The net figure for EU citizens moving to the UK was 184,000 – up 10,000 on 2014 – meaning that more that 55 per cent of new arrivals took advantage of open borders within the EU.
The net figure is the number of people who moved to the UK for at least a year, minus the number leaving the UK for at least a year. The total number of people who came to the UK was a staggering 630,000.
— ONS (@ONS) May 26, 2016
In 2014, 13 per cent, or 8.3 million, of the UK resident population were born outside the UK. This has risen sharply from nine per cent, or 5.3 million, in 2004. The UK has one of the highest levels of long-term immigration in the EU, second only to Germany.
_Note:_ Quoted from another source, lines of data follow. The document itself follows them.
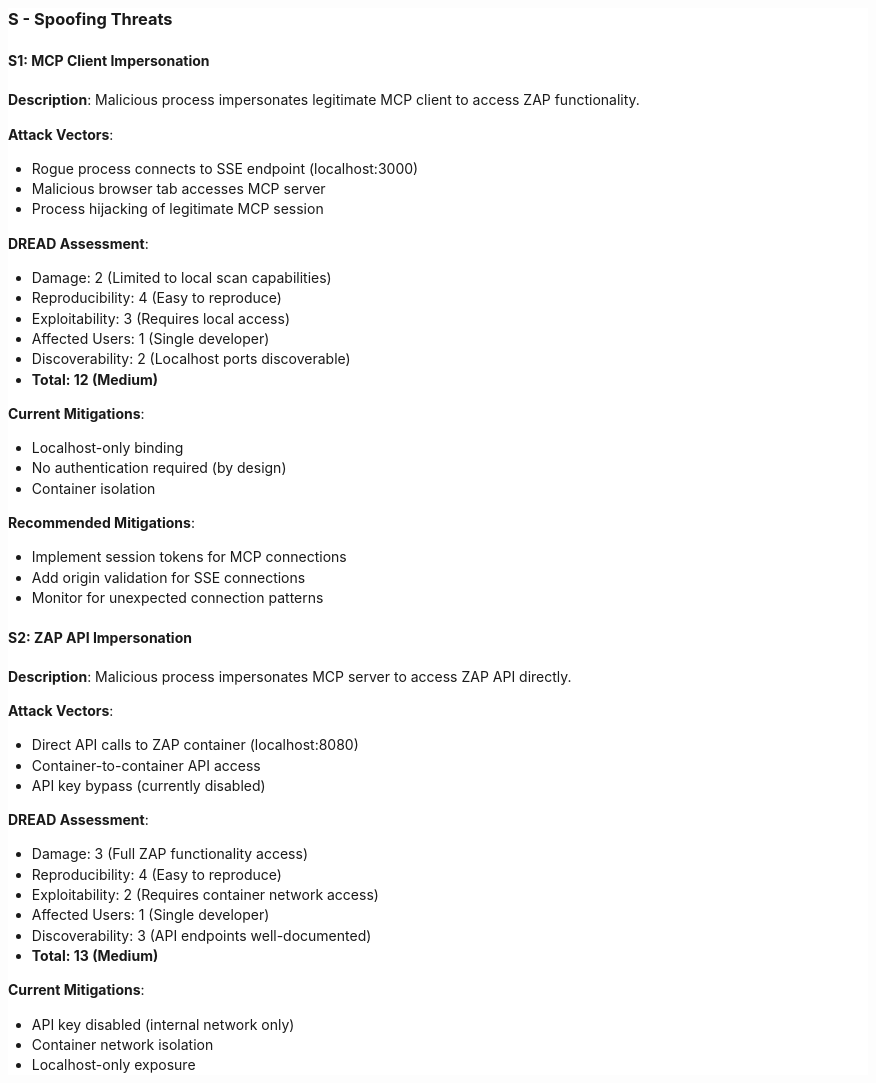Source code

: 
### S - Spoofing Threats

#### S1: MCP Client Impersonation

**Description**: Malicious process impersonates legitimate MCP client to access ZAP functionality.

**Attack Vectors**:

- Rogue process connects to SSE endpoint (localhost:3000)
- Malicious browser tab accesses MCP server
- Process hijacking of legitimate MCP session

**DREAD Assessment**:

- Damage: 2 (Limited to local scan capabilities)
- Reproducibility: 4 (Easy to reproduce)
- Exploitability: 3 (Requires local access)
- Affected Users: 1 (Single developer)
- Discoverability: 2 (Localhost ports discoverable)
- **Total: 12 (Medium)**

**Current Mitigations**:

- Localhost-only binding
- No authentication required (by design)
- Container isolation

**Recommended Mitigations**:

- Implement session tokens for MCP connections
- Add origin validation for SSE connections
- Monitor for unexpected connection patterns

#### S2: ZAP API Impersonation

**Description**: Malicious process impersonates MCP server to access ZAP API directly.

**Attack Vectors**:

- Direct API calls to ZAP container (localhost:8080)
- Container-to-container API access
- API key bypass (currently disabled)

**DREAD Assessment**:

- Damage: 3 (Full ZAP functionality access)
- Reproducibility: 4 (Easy to reproduce)
- Exploitability: 2 (Requires container network access)
- Affected Users: 1 (Single developer)
- Discoverability: 3 (API endpoints well-documented)
- **Total: 13 (Medium)**

**Current Mitigations**:

- API key disabled (internal network only)
- Container network isolation
- Localhost-only exposure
The numbers mentioned, it must be stressed, only represent long-term international migration to and from the UK – those known to stay for more than one year.
For the first time, the ONS now explicitly differentiates between long-term and short-term migration figures, after they were slammed by Breitbart London and others last year for allegedly hiding the latter. Today they published the short-term numbers alongside the long-term numbers.
The ONS admitted earlier this month that when short-term migrants were included in the numbers for 2014, the figure rose from 220,000 to 470,000. This meant that since 2003, 1.5 million extra people than previously reported came to the UK.
The latest figures reveal that in June 2014 there were 165,000 short-term immigrants, a “statistically significant” increase (43,000), compared with 122,000 the previous year. Overall, 317,000 short-term migrants came to the UK — up a massive 87,000 from 2013.
Responding to the figures, UKIP Leader Nigel Farage told Breitbart London in a statement: “Mass immigration is still hopelessly out of control and set to get worse if we Remain inside the EU, going on with disastrous open borders.
“However I don’t believe these official figures and I’m sure the real numbers are much higher.”
— ONS (@ONS) May 26, 2016
UKIP have long argued after leaving the EU, and the open borders it mandates, the UK should introduce an Australian-style points-based system to bring in the skilled workers we need. This would mean talent from the Commonwealth would not be discriminated against in favour of Europeans.
Steven Woolfe MEP, UKIP’s migration spokesman, said “Britain is borderless as a member of the EU. The sheer scale of immigration is putting our public services under severe strain and causing division and disharmony in our communities.
“We need a migration policy fit for 21st century Britain – which satisfies the needs of our economy and our society. Unless we vote to Leave the EU we will continue to have our hands tied and have no control over who comes and who goes at our ports.
“As a member of the EU, we have a discriminatory immigration policy forced upon us. We let Europeans into Britain in their hundreds of thousands, while imposing heavy restrictions on our friends from Asia, Africa, the Americas and the Commonwealth.
“As it is, our schools and hospitals cannot cope with the ever increasing demand – and our national security is being put at risk as we have no control over who is coming into the country.
“Britain deserves a fair, compassionate and managed migration policy that suits our economy and helps to guarantee our national security. A vote to Leave the EU would enable us to introduce such a policy.”